Una sociedad democrática que cree en la libertad no debe poner limitaciones para las ideas, ni siquiera para las más absurdas y aberrantes. Y debe autorizar que en su seno los historiadores se equivoquen o desbarren, sosteniendo, por ejemplo, que la Tierra es cuadrada o que la Iglesia Católica nunca quemó a las brujas o que no hubo guerras napoleónicas. Negar el Holocausto es una monstruosa estupidez, desde luego. Pero, si esta negación tiene consecuencias delictuosas, es mejor que ello lo decidan los tribunales, caso por caso, y en concreto, porque, de otro modo, el precedente establecido por el Parlamento Europeo podría alentar a tantos políticos y politicastros ávidos de popularidad, amparados en este ejemplo, a promover en sus propios ámbitos la dación de leyes equivalentes defendiendo verdades menos evidentes que el Holocausto y, a veces, no verdades sino esas mentiras que el patriotismo, la fe o la ideología quieren hacer pasar por verdades.
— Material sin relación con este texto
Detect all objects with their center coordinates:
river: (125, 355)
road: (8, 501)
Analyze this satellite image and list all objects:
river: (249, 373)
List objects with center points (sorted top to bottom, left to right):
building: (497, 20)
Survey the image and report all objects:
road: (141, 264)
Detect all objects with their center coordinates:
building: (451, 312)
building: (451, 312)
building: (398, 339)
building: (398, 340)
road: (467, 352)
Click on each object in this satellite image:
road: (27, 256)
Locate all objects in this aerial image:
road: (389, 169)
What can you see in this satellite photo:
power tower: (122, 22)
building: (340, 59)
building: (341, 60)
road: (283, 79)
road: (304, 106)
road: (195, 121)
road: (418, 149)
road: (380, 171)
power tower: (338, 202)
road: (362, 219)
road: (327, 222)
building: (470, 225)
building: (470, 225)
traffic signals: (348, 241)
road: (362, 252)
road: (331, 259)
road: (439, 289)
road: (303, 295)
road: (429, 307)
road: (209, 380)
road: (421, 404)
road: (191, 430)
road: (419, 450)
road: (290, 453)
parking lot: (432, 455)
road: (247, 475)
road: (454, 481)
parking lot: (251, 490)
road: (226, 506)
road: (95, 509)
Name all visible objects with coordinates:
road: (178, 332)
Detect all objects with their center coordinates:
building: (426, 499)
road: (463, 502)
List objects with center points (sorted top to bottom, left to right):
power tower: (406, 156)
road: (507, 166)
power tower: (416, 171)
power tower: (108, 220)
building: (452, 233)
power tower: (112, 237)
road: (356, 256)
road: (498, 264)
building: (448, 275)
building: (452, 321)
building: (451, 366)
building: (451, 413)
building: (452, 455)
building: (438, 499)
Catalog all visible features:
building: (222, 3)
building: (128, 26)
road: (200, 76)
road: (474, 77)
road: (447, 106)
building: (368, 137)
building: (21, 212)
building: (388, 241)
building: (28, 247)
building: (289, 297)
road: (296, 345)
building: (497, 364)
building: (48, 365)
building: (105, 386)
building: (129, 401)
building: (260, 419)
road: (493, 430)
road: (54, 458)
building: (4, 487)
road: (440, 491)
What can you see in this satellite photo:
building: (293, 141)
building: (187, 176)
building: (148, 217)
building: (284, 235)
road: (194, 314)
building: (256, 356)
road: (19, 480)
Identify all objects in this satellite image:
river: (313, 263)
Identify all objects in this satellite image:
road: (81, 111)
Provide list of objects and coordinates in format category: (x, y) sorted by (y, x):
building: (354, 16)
Por lo demás, ya sabemos que, a menudo, las cosas suelen ser según el cristal con que se las mira. Las verdades históricas son, en muchos casos, relativas y admiten interpretaciones o relativizaciones dentro de contextos variados. No niego que existan una verdad y una mentira, sino que la frontera que las separa pueda ser establecida por el poder político en una sociedad libre. Precisamente, lo que diferencia a ésta de una que no lo es, es que en una sociedad abierta las verdades establecidas están siempre sometidas al escrutinio y la crítica, para ser confirmadas, matizadas, perfeccionadas o rectificadas por la libre investigación.
Nadie puede dudar de las sanas intenciones que han guiado a los parlamentarios europeos declarando un delito la negación del Holocausto. Persiguen con ello contrarrestar, de algún modo, el renacimiento del antisemitismo, cáncer que, por desgracia, vuelve a sacar la cabeza en Europa, donde se lo creía ya poco menos que extinguido. Pero es una ingenuidad creer que poniéndolos fuera de la ley se puede combatir eficazmente el prejuicio, la estupidez o cualquier otra manifestación intelectual de la irracionalidad y la crueldad humana. Por el contrario, la imposición de una verdad histórica desde el poder sienta un peligroso antecedente y podría justificar futuros recortes de la libertad intelectual.
En las democracias, las ideas falsas son generalmente desbaratadas y eliminadas gracias a la libertad de crítica y al debate intelectual y la verdad científica se va abriendo paso de este modo dentro de un bosque de confusión y equivocaciones. Pero ni siquiera las sociedades libres están exoneradas de haber amparado en su seno errores y falsedades históricas garrafales. Para corregirlas no hay otra fórmula que mantener abierta a todos los ciudadanos la libre expresión del pensamiento, estimulando el debate y la discrepancia, y la existencia de las “verdades contradictorias”, como las llamaba Isaiah Berlin.
Combatamos el antisemitismo, y todas las expresiones del racismo y la xenofobia con toda la severidad de la ley, llevando a los tribunales y a las cárceles a quienes traducen estas perversiones ideológicas en actos concretos, pero dejemos a los historiadores ocuparse de deslindar las verdades de las mentiras históricas. Los políticos tienen problemas más urgentes que resolver.